Я встаю с лавочки и иду на лекцию. Там молодая преподавательница читает лекцию. У неё выточенная фигура, и угловатое лицо с тонкими губами, чёрная прядь волос свисает со лба.
- Пелевин я, считаю, просто заигрался, сам попал в ловушку, о которой пишет. Для меня он как писатель закончился на Generation П, а дальше это что-то безусловно заслуживающее внимание, но не литература.
Когда она повернулась к доске, в голову врезается видение, как я стягиваю с неё джинсы.
*
Сначала мы пили с ней пива, потом закончились деньги, и поскольку не могли разъехаться поехали к другу. В машине она говорила, почему я не выбрал её, а предпочёл другую. У друга оказалась гашиш, мы курим, она слегка вдыхает, но её быстро сносит. Маленькая пластиковая бутылка из-под кока-колы ходит по кругу. Я смеюсь, она мне нравится всё больше и больше. Но почему-то, она мне представляется в виде знакомой из Урала по «контакту». Друг уходит спать, у него рано утром смена. Мы ложимся на узкую кровать лицом к друг-другу. Меня обдаёт жар её дыхания. Её рука нежно ходит по моему лицу, спускается на грудь. Я обнимаю её, и начинаю нежно ласкать, но как только рука опускается ниже, она взбрыкиватся.
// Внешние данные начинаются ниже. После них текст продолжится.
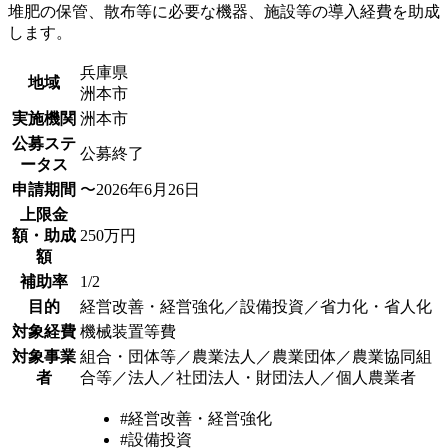
堆肥の保管、散布等に必要な機器、施設等の導入経費を助成
します。
兵庫県
地域
洲本市
実施機関
洲本市
公募ステ
公募終了
ータス
申請期間
〜2026年6月26日
上限金
額・助成
250万円
額
補助率
1/2
目的
経営改善・経営強化／設備投資／省力化・省人化
対象経費
機械装置等費
対象事業
組合・団体等／農業法人／農業団体／農業協同組
者
合等／法人／社団法人・財団法人／個人農業者
#経営改善・経営強化
#設備投資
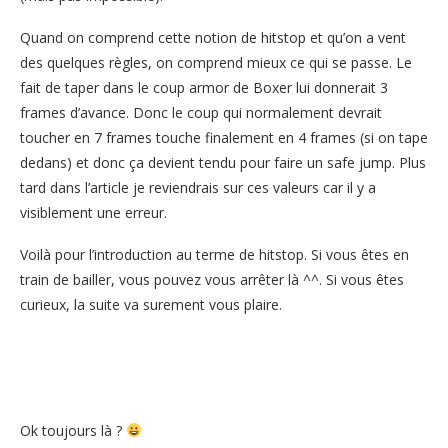
Quand on comprend cette notion de hitstop et qu’on a vent
des quelques règles, on comprend mieux ce qui se passe. Le
fait de taper dans le coup armor de Boxer lui donnerait 3
frames d’avance. Donc le coup qui normalement devrait
toucher en 7 frames touche finalement en 4 frames (si on tape
dedans) et donc ça devient tendu pour faire un safe jump. Plus
tard dans l’article je reviendrais sur ces valeurs car il y a
visiblement une erreur.
Voilà pour l’introduction au terme de hitstop. Si vous êtes en
train de bailler, vous pouvez vous arrêter là ^^. Si vous êtes
curieux, la suite va surement vous plaire.
Ok toujours là ?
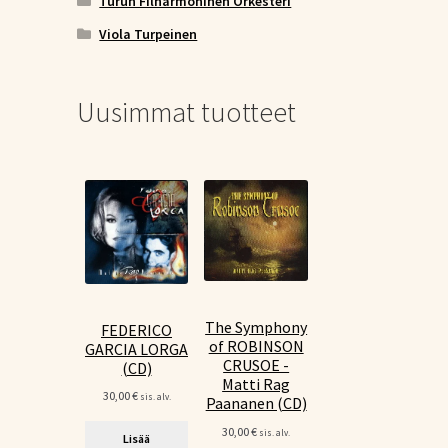
Turun Filharmoninen Orkesteri
Viola Turpeinen
Uusimmat tuotteet
The Symphony
FEDERICO
of ROBINSON
GARCIA LORGA
CRUSOE -
(CD)
Matti Rag
30,00
€
sis. alv.
Paananen (CD)
30,00
€
sis. alv.
Lisää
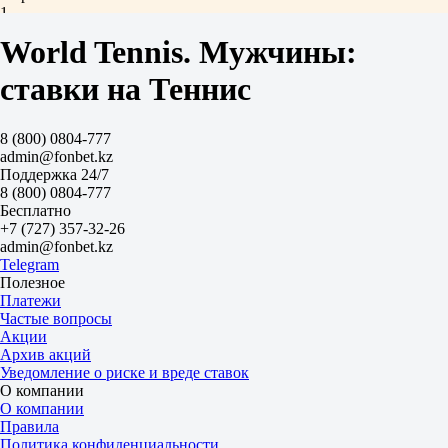
1
2
World Tennis. Мужчины:
-5.5
2.02
ставки на Теннис
+5.5
1.70
Тотал
8 (800) 0804-777
Б
admin@fonbet.kz
М
Поддержка 24/7
20.5
8 (800) 0804-777
1.95
Бесплатно
1.75
+7 (727) 357-32-26
Сеты
admin@fonbet.kz
Ф1
Telegram
Ф2
Полезное
-1.5
Платежи
1.60
Частые вопросы
2.20
Акции
Сеты
Архив акций
Б
Уведомление о риске и вреде ставок
М
О компании
2.5
О компании
2.80
Правила
1.38
Политика конфиденциальности
Германия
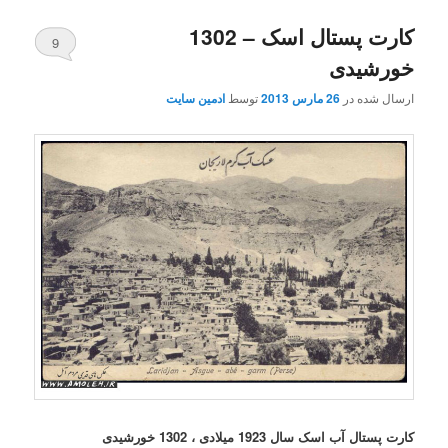
کارت پستال اسک – 1302
9
خورشیدی
ارسال شده در
26 مارس 2013
توسط
ادمین سایت
کارت پستال آب اسک سال 1923 میلادی ، 1302 خورشیدی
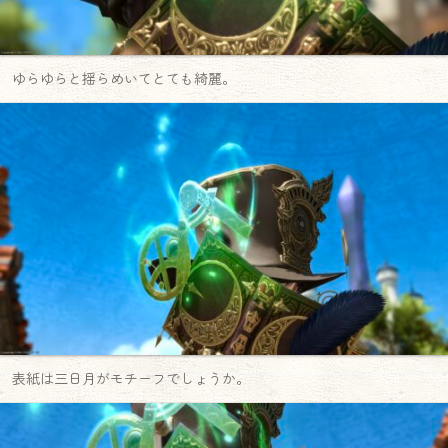
ゆらゆらと揺らめいてとても綺麗。
表紙は三日月がモチーフでしょうか。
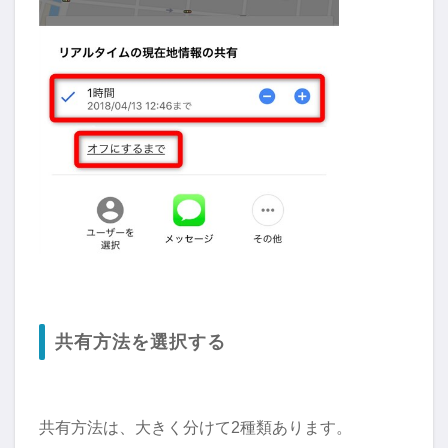
共有方法を選択する
共有方法は、大きく分けて2種類あります。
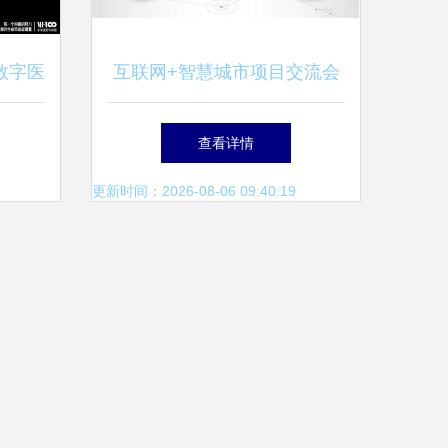
数字医
互联网+智慧城市项目交流会
技术服
信息技术服务赋能城市新未来
查看详情
更新时间：2026-08-06 09:40:19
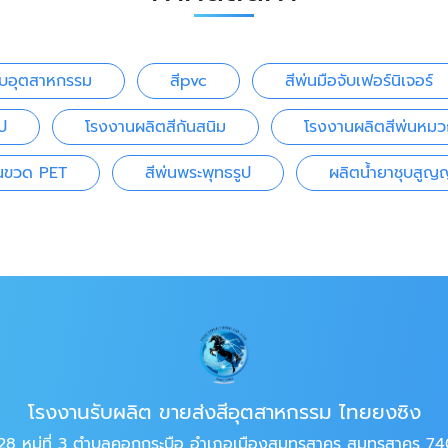
ับอุตสาหกรรม
สีpvc
สีพ่นมือจับเฟอร์นิเจอร์
ป
โรงงานผลิตสีกันสนิม
โรงงานผลิตสีพ่นหมว
่นขวด PET
สีพ่นพระพุทธรูป
ผลิตน้ำยาชุบสู
โรงงานรับผลิต ขายส่งสีอุตสาหกรรม ไทยยงซิง
28 หมู่ที่ 3 ตำบลคอกกระบือ อำเภอเมืองสมุทรสาคร สมุทรสาคร 7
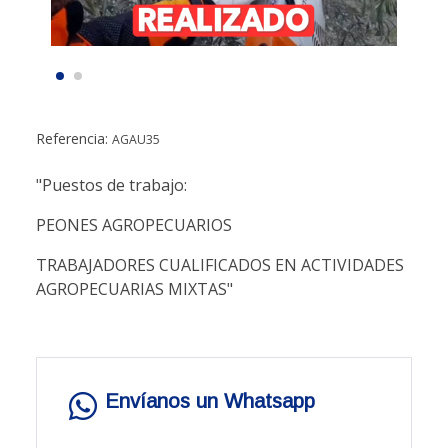
Referencia:
AGAU35
"Puestos de trabajo:
PEONES AGROPECUARIOS
TRABAJADORES CUALIFICADOS EN ACTIVIDADES
AGROPECUARIAS MIXTAS"
Envíanos un Whatsapp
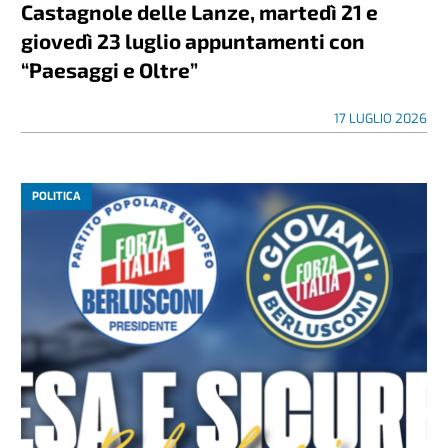
Castagnole delle Lanze, martedì 21 e
giovedì 23 luglio appuntamenti con
“Paesaggi e Oltre”
17 LUGLIO 2026
POLITICA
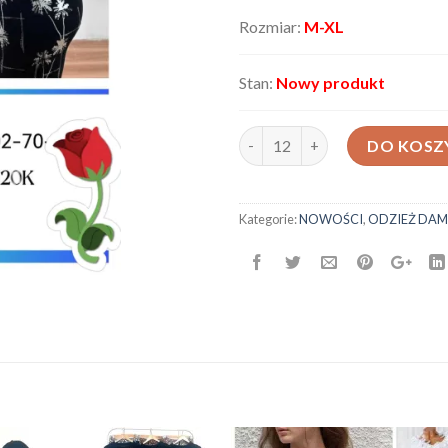
Rozmiar:
M-XL
Stan:
Nowy produkt
ilość Spodnie damskie AX-9001
DO KOSZ
Kategorie:
NOWOŚCI
,
ODZIEŻ DAM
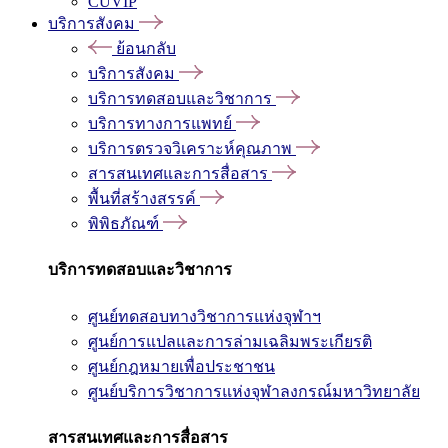
CUVIP
บริการสังคม
ย้อนกลับ
บริการสังคม
บริการทดสอบและวิชาการ
บริการทางการแพทย์
บริการตรวจวิเคราะห์คุณภาพ
สารสนเทศและการสื่อสาร
พื้นที่สร้างสรรค์
พิพิธภัณฑ์
บริการทดสอบและวิชาการ
ศูนย์ทดสอบทางวิชาการแห่งจุฬาฯ
ศูนย์การแปลและการล่ามเฉลิมพระเกียรติ
ศูนย์กฎหมายเพื่อประชาชน
ศูนย์บริการวิชาการแห่งจุฬาลงกรณ์มหาวิทยาลัย
สารสนเทศและการสื่อสาร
На утро она просит налить ей воды. Я наливаю ей воду из-под крана, другой нет. В раковине грязные сковородки, посуда. Рядом заляпанная грязная газовая плита.
*
Ночь. Фары выдёргивают дорогу с подъёмами и поворотами. Стрелка спидометра плавно набегает на 180.
- Я лучше пристегнусь, - говорит Бенч. Чувствую лёгкое опьянение после испанского портвейна. В зеркало смотрю, как удаляются фары сзади.
- Похоже, что оторвались.
Ставлю машину возле дома. Заходим. Забиваю косяк.
Я курю…
- Чего-то не торкает.
- Ну, выпей, - я наливаю себе водки из тонкого горлышка. На бутылке этикетка «Журавли».
Скоро рассвет. Я так и не могу запьянеть, сижу за столом. Бенч лежит на кровати и говорит:
- Ну, покури.
- Да я уже всё скурил, блин.
- Ну, выпей.
Бутылка пуста. Рассвет. Садимся в машину. Воняет испражнениями. На заднем сидении лежит ментовская фуражка.
- Обосрался сука, я же говорил, - нужно было брать классику, хоть тухлое мясо вози, не будет пахнуть.
- Пох.
Едем по шоссе. По бокам живописные поля, обрамленные сине-зелённым затуманенным лесом. По радио поёт «Осень» ДДТ.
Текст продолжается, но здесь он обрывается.